Which of the lines below contain the word "platform"? Report each such line in full.

****************

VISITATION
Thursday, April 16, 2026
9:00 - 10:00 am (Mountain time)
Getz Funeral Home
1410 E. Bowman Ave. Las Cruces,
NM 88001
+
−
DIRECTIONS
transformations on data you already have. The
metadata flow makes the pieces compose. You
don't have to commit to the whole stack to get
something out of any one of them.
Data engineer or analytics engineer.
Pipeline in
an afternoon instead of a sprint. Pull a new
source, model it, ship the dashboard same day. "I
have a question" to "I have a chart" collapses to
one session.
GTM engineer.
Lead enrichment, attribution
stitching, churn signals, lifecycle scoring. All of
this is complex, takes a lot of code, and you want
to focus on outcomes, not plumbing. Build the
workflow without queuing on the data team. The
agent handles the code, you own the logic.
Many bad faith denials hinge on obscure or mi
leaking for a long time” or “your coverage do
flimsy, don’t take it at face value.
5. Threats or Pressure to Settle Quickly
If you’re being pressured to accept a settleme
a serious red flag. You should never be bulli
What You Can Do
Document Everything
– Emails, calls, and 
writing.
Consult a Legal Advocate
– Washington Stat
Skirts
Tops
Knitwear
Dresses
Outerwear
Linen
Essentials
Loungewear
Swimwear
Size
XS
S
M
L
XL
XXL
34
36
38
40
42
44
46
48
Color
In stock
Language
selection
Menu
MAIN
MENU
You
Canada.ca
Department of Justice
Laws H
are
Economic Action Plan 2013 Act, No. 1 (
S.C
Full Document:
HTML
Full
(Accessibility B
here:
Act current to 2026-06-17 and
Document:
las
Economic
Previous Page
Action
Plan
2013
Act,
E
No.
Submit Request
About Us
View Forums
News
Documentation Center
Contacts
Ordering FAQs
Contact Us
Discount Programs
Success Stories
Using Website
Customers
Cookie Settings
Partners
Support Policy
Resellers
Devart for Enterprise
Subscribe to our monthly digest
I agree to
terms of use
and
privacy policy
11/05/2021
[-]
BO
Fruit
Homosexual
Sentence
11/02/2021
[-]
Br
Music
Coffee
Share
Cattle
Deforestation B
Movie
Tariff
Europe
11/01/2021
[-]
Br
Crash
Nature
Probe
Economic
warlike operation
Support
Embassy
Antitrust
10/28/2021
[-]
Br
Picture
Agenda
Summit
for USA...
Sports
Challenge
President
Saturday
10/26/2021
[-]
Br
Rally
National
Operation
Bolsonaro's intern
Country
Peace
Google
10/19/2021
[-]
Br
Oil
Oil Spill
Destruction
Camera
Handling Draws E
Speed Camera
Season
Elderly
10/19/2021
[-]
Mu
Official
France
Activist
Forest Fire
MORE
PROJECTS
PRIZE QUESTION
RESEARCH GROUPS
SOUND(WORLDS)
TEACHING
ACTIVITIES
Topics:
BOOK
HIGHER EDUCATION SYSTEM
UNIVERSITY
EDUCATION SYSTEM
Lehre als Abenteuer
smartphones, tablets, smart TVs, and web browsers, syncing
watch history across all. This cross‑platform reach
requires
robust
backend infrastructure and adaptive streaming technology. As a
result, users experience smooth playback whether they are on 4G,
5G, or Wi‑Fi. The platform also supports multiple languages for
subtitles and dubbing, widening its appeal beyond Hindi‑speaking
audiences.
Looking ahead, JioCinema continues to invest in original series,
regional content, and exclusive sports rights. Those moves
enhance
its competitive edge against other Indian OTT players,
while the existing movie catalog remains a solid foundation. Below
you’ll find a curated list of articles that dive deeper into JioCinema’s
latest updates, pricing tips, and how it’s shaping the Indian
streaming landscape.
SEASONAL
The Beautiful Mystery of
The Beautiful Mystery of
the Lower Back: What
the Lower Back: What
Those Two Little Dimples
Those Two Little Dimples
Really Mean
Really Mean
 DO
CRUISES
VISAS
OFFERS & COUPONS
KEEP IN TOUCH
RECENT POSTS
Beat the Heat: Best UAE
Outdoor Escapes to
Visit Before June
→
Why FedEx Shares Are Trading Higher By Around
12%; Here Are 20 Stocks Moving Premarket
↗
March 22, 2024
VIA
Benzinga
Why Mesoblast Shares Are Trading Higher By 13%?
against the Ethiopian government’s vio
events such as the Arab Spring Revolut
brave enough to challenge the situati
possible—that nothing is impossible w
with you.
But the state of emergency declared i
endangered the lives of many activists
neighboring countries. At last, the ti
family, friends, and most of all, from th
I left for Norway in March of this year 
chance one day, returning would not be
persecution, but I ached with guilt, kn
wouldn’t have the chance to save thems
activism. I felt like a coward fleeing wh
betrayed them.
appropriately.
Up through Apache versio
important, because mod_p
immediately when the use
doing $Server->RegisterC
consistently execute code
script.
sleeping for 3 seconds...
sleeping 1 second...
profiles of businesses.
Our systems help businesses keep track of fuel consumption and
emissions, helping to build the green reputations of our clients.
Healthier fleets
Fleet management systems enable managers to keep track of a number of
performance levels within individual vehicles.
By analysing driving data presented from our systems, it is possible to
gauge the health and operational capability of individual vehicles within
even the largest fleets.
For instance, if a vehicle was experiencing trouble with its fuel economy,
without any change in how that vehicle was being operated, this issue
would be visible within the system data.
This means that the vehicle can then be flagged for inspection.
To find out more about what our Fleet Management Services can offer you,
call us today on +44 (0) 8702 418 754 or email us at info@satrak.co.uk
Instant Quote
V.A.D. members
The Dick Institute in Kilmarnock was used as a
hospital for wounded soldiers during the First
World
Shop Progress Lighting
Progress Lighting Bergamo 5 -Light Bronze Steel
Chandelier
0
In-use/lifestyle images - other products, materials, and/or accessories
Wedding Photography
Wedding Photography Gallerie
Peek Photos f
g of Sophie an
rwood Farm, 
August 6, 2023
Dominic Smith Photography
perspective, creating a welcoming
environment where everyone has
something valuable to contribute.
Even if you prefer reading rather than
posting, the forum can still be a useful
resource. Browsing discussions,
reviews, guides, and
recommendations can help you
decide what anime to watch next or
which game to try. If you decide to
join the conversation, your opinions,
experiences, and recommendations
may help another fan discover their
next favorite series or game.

****************

* [EXPECTED OUTPUT]:
watch history across all. This cross‑platform reach
5G, or Wi‑Fi. The platform also supports multiple languages for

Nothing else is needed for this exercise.